A group of six South Sudan opposition parties has called on the world leaders to admit that the country has sunk into a genocide perpetrated by the current government.
In a joint statement issued Monday, the opposition groups said President Kiir committed crimes in the country since December 2013, when the army targeted Nuer in Juba and later continued to kill people in Greater Upper Nile, Equatoria, and Western Bahr el Ghazal regions.
“The unfolding genocide is a repeat of the December 2013 Juba massacres of ethnic Nuer civilians, which resulted in reprehensible reprisal attacks against Dinka civilians in other parts of the country,” partly reads the statement.

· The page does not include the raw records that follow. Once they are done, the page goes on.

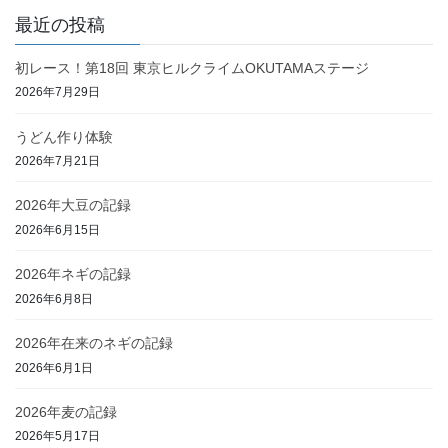
最近の投稿
初レース！第18回 東京ヒルクライムOKUTAMAステージ
2026年7月29日
うどん作り体験
2026年7月21日
2026年大豆の記録
2026年6月15日
2026年ネギの記録
2026年6月8日
2026年在来のネギの記録
2026年6月1日
2026年麦の記録
2026年5月17日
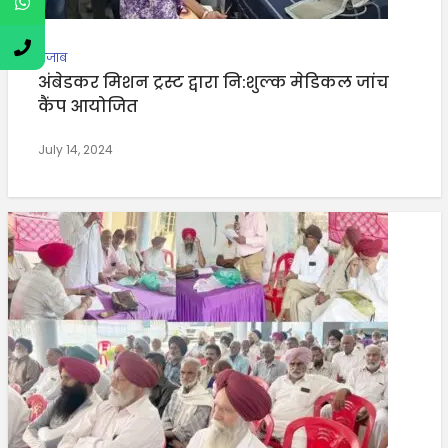
पंजाब
अंबेडकर मिशन ट्रस्ट द्वारा नि:शुल्क मेडिकल जांच
कैंप आयोजित
July 14, 2024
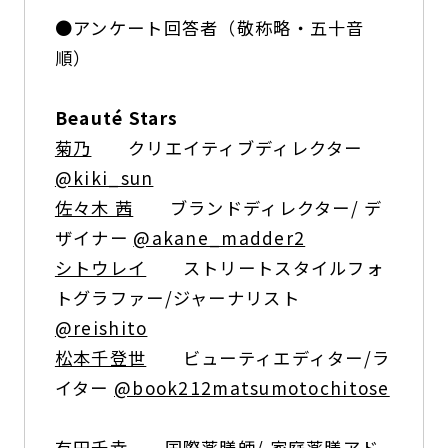
●アンケート回答者（敬称略・五十音
順）
Beauté Stars
菊乃
クリエイティブディレクター
@kiki_sun
佐々木 茜
ブランドディレクター/ デ
ザイナー
@akane_madder2
シトウレイ
ストリートスタイルフォ
トグラファー/ジャーナリスト
@reishito
松本千登世
ビューティエディター/ラ
イター
@book212matsumotochitose
有田千幸 国際薬膳師/ 家庭薬膳アド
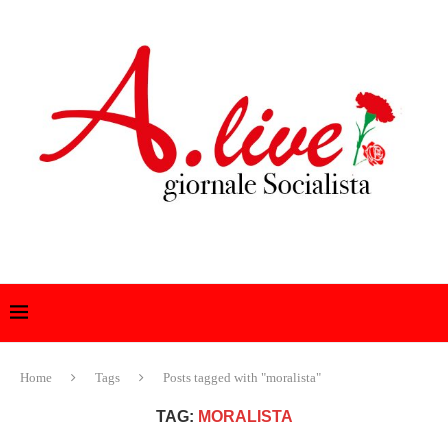
Home
Tags
Posts tagged with "moralista"
TAG:
MORALISTA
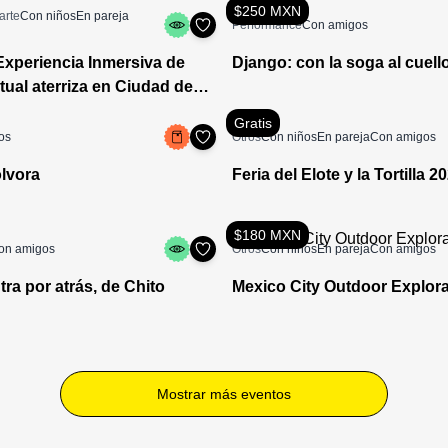
$250 MXN
arte
Con niños
En pareja
Performance
Con amigos
xperiencia Inmersiva de
Django: con la soga al cuell
rtual aterriza en Ciudad de
Gratis
os
Otros
Con niños
En pareja
Con amigos
lvora
Feria del Elote y la Tortilla 2
$180 MXN
on amigos
Otros
Con niños
En pareja
Con amigos
tra por atrás, de Chito
Mexico City Outdoor Explor
Mostrar más eventos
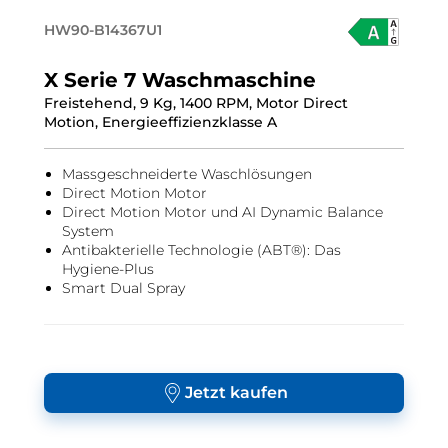
HW90-B14367U1
X Serie 7 Waschmaschine
Freistehend, 9 Kg, 1400 RPM, Motor Direct
Motion, Energieeffizienzklasse A
Massgeschneiderte Waschlösungen
Direct Motion Motor
Direct Motion Motor und AI Dynamic Balance
System
Antibakterielle Technologie (ABT®): Das
Hygiene-Plus
Smart Dual Spray
Jetzt kaufen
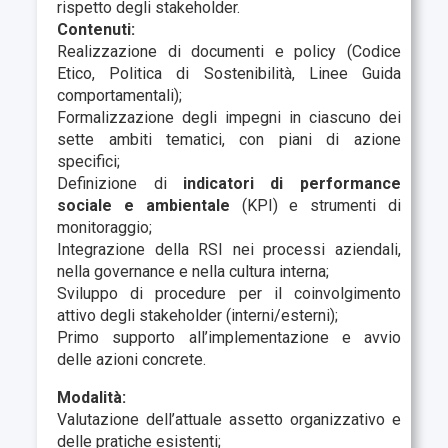
rispetto degli stakeholder.
Contenuti:
Realizzazione di documenti e policy (Codice
Etico, Politica di Sostenibilità, Linee Guida
comportamentali);
Formalizzazione degli impegni in ciascuno dei
sette ambiti tematici, con piani di azione
specifici;
Definizione di
indicatori di performance
sociale e ambientale
(KPI) e strumenti di
monitoraggio;
Integrazione della RSI nei processi aziendali,
nella governance e nella cultura interna;
Sviluppo di procedure per il coinvolgimento
attivo degli stakeholder (interni/esterni);
Primo supporto all’implementazione e avvio
delle azioni concrete.
Modalità:
Valutazione dell’attuale assetto organizzativo e
delle pratiche esistenti;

The six groups called upon the region and the international community to investigate, document, prosecute and punish the perpetrators of the recent genocide in Wanduruba, Yei, Lainya, Pajok and Kajokeji in Equatoria, Wau in Bahr el-Ghazal, and the entire Upper Nile.
They also urged the world leaders to "recognise and condemn the genocidal actions of Kiir’s government.

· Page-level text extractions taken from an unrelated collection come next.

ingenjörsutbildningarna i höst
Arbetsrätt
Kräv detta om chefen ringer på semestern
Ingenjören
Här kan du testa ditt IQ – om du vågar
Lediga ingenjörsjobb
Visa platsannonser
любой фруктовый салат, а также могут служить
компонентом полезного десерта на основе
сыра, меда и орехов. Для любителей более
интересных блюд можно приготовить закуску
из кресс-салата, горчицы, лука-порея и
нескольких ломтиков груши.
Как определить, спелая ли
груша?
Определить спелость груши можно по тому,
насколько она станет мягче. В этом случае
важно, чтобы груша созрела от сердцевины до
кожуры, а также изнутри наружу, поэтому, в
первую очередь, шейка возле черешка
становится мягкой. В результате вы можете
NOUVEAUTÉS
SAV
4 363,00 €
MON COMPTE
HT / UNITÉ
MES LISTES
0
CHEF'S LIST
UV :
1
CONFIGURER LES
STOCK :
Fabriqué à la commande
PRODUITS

“We, therefore, call upon the AU, the UN Secretary-General, and the UN Security Council to issue a full, frank, and just acknowledgement of the unfolding genocide as a necessary first step to honour the victims and their families and signal a glimmer of hope for the future,” they said.
“President Salva Kiir and his regime must be forced to comply and to take full responsibility for their actions and crimes. Only then can a peaceful political process to end this unprecedented and untold suffering begin”, adds the joint statement.